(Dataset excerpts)

---

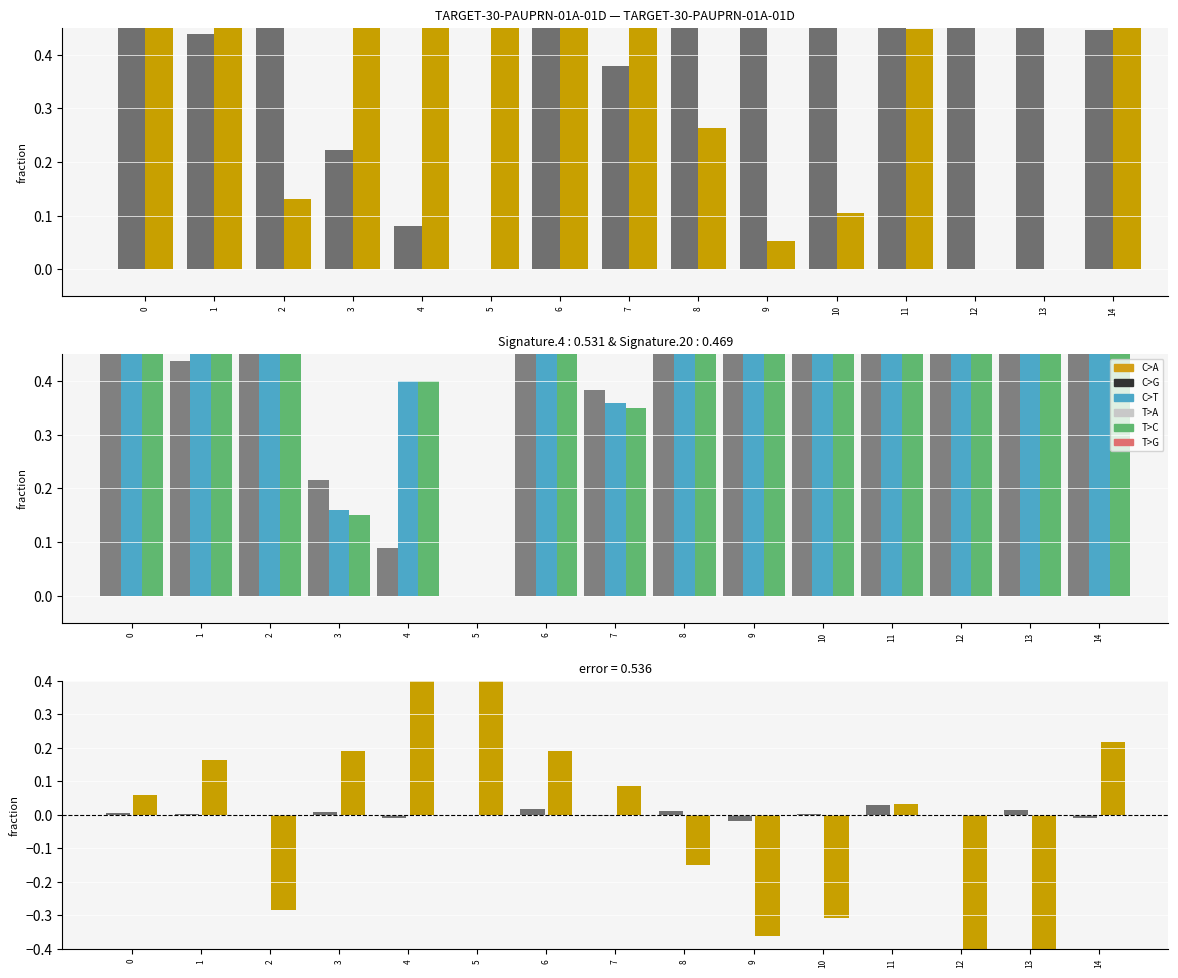

How many bars are there in each group?

5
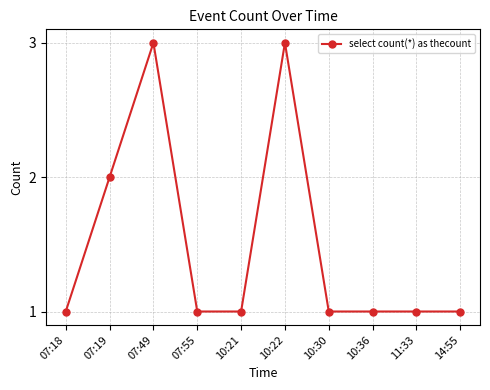

Where is the first local maximum?

07:49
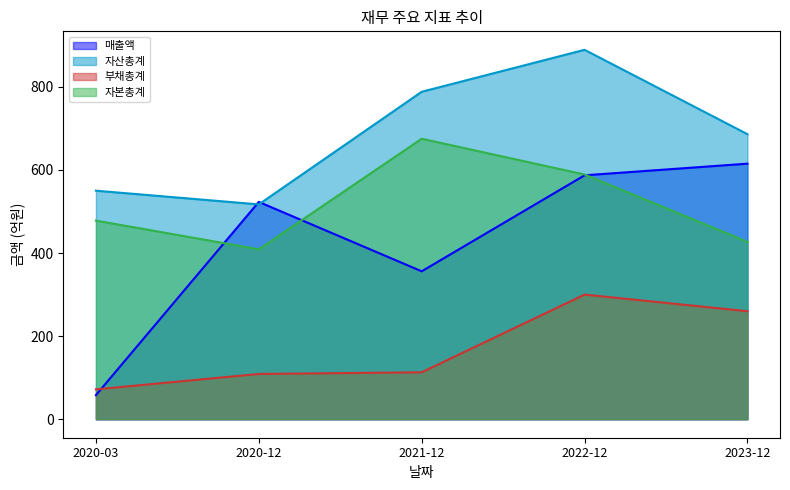

Which series has the largest range (max minus min)?

매출액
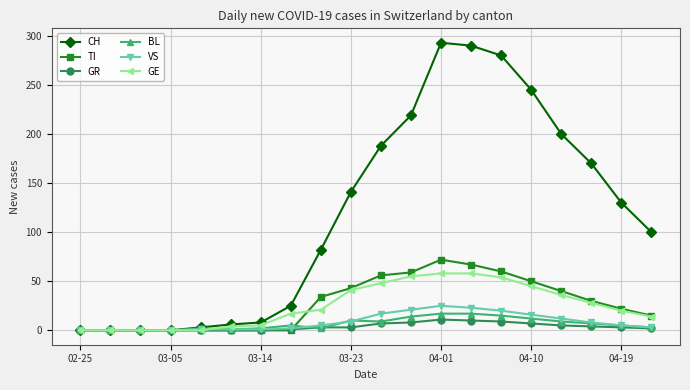

Which series has the largest range (max minus min)?

CH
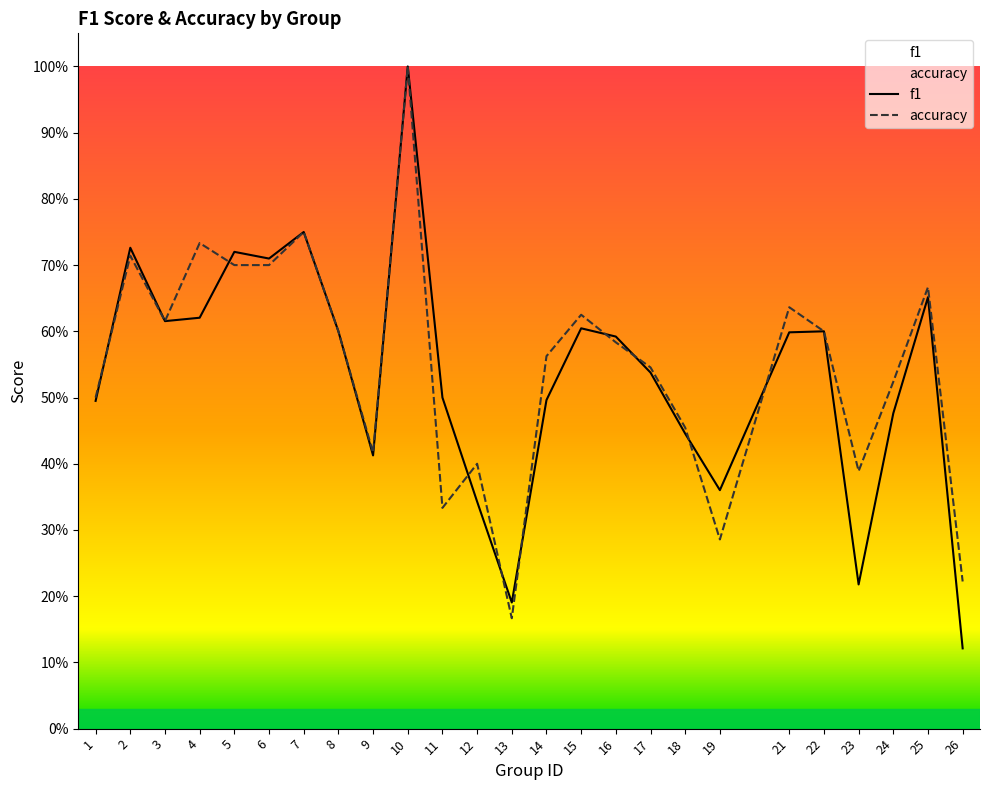

Which category has the highest value in the accuracy series?

10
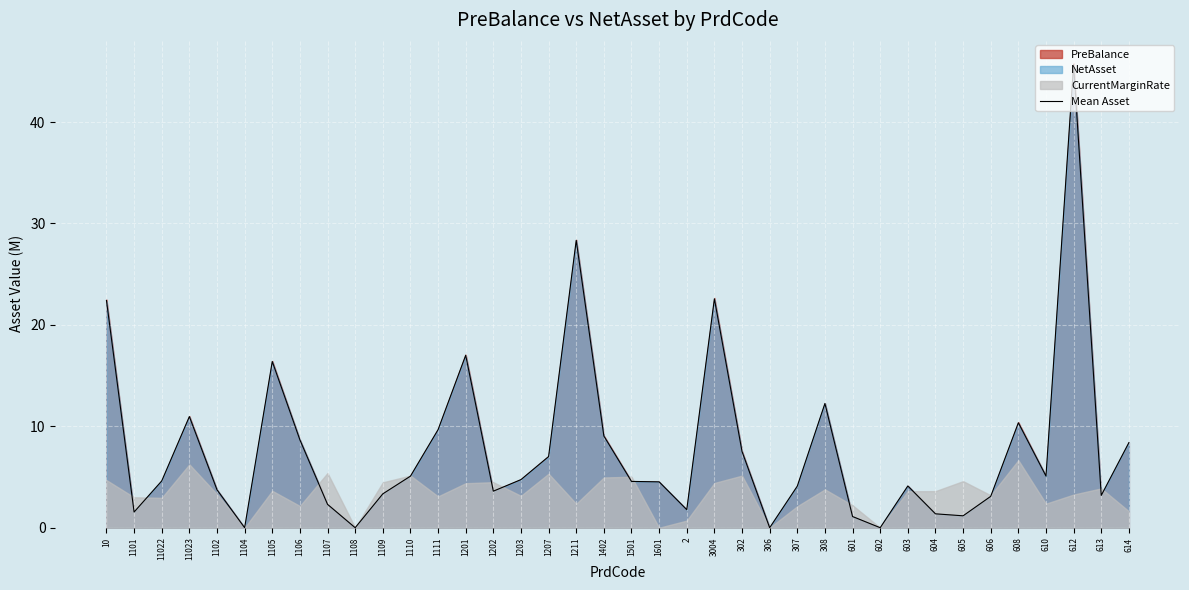

What is the difference between the values at 3004 and 1201?

5.6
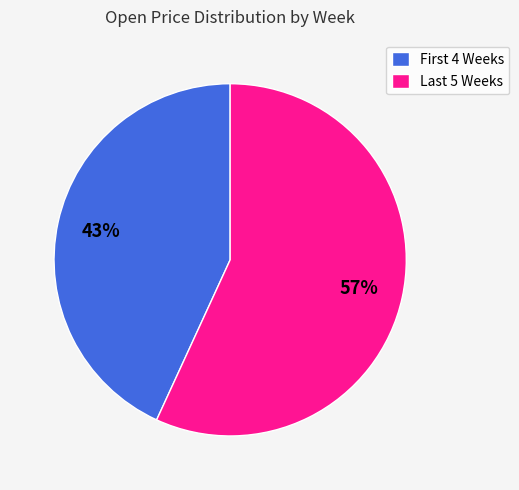

Rank the categories by value from lowest to highest.

First 4 Weeks, Last 5 Weeks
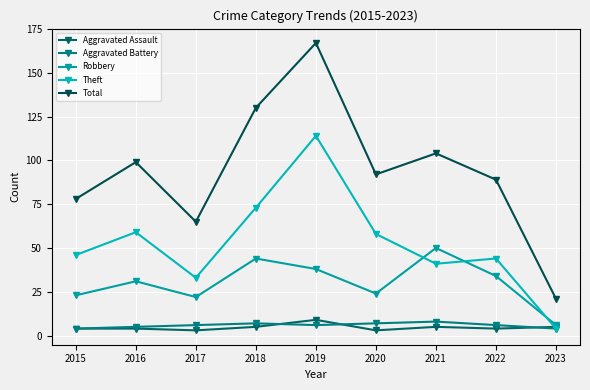

How many categories are shown in the chart?

9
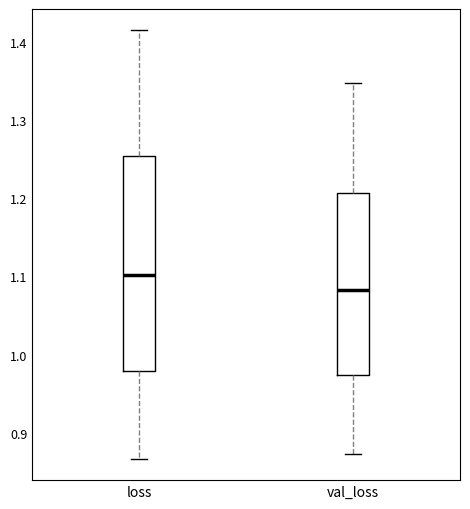

Reading left to right, transcribe this box plot: for each box, give where its median line is, the range the box spans, and where its two whiskers end, as read against the y-axis. The values are not printed on the chart, so give them approximately, as read against the axis.

loss: median 1.10, box 0.98 to 1.25, whiskers 0.87 to 1.41
val_loss: median 1.08, box 0.97 to 1.21, whiskers 0.87 to 1.35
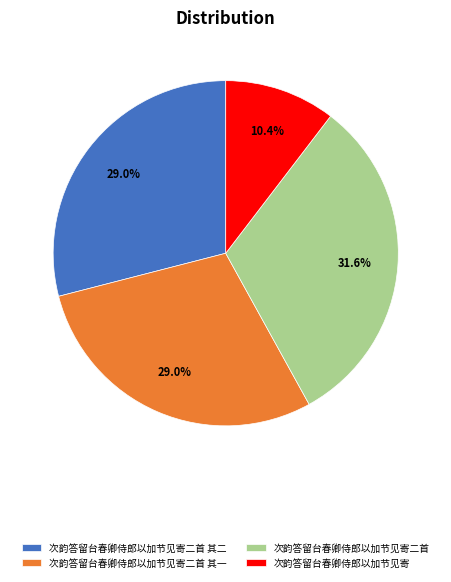

True or false: 次韵答留台春卿侍郎以加节见寄 accounts for 1% of the total.

False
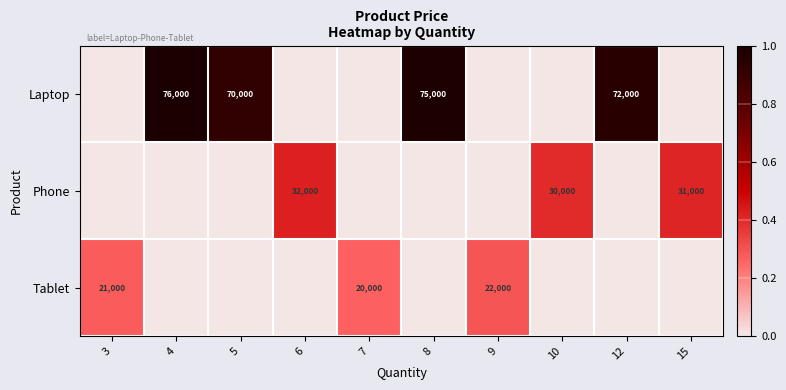

True or false: Tablet has a value of 22000 at 9.

True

---

### WHAT YOU NEED TO DO
Show each line of the records above that contains the string "median", matching its case exactly.

### ANSWER
Reading left to right, transcribe this box plot: for each box, give where its median line is, the range the box spans, and where its two whiskers end, as read against the y-axis. The values are not printed on the chart, so give them approximately, as read against the axis.
loss: median 1.10, box 0.98 to 1.25, whiskers 0.87 to 1.41
val_loss: median 1.08, box 0.97 to 1.21, whiskers 0.87 to 1.35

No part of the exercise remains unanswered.